Has anyone from UK recently moved to Cyprus? What was your experience of getting residency?

I am thinking about potentially moving to Cyprus but after Brexit it is not that simple anymore. Will appreciate any tips on what to expect


----------



## nhowarth (Dec 6, 2017)

Hi kappler

You'll need to come to Cyprus and apply for a temporary residence permit - see CIVIL REGISTRY AND MIGRATION DEPARTMENT - Migration Section 

Assuming you get the permit, after 5 years you can apply for long-term residence - see CIVIL REGISTRY AND MIGRATION DEPARTMENT - Migration Section

Regards,


----------



## kappler (Apr 21, 2021)

nhowarth said:


> Hi kappler
> 
> You'll need to come to Cyprus and apply for a temporary residence permit - see CIVIL REGISTRY AND MIGRATION DEPARTMENT - Migration Section
> 
> ...


Thanks Nigel, will read through the links above.


----------



## kappler (Apr 21, 2021)

Just been through CIVIL REGISTRY AND MIGRATION DEPARTMENT - Migration Section. It seems you either need to have a job, or a family relation to be able to get temporary residency. Which route is most suitable for retirees who are after good weather and sunshine  ?


----------



## JB Snr (Apr 23, 2021)

kappler said:


> Just been through CIVIL REGISTRY AND MIGRATION DEPARTMENT - Migration Section. It seems you either need to have a job, or a family relation to be able to get temporary residency. Which route is most suitable for retirees who are after good weather and sunshine  ?


Exactly what we want to know. We're arriving in the next 12-24 months to retire.


----------



## Bob2021 (May 5, 2021)

JB Snr said:


> Exactly what we want to know.

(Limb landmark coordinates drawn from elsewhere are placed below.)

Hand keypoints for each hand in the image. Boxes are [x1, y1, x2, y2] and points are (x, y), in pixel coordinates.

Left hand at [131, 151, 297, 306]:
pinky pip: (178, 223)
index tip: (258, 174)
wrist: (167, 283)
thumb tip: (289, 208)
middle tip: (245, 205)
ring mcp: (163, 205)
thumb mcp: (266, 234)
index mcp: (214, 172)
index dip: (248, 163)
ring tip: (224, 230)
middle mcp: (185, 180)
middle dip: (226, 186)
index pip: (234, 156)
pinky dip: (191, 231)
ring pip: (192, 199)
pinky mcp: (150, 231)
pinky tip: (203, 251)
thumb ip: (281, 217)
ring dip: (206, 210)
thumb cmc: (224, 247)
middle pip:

We're arriving in the next 12-24 months to retire.


Exactly what i am trying to find out, does this mean you had to live in Cyprus for the last 5 years to obtain this MEU1 im a UK National


----------



## kappler (Apr 21, 2021)

Bob2021 said:


> Exactly what i am trying to find out, does this mean you had to live in Cyprus for the last 5 years to obtain this MEU1 im a UK National


Still researching, but from what I have discovered so far, you have to open a bank account, deposit EUR15-20k, rent or buy a property, and then apply for residency. Will need to be in Cyprus to get it all sorted.


----------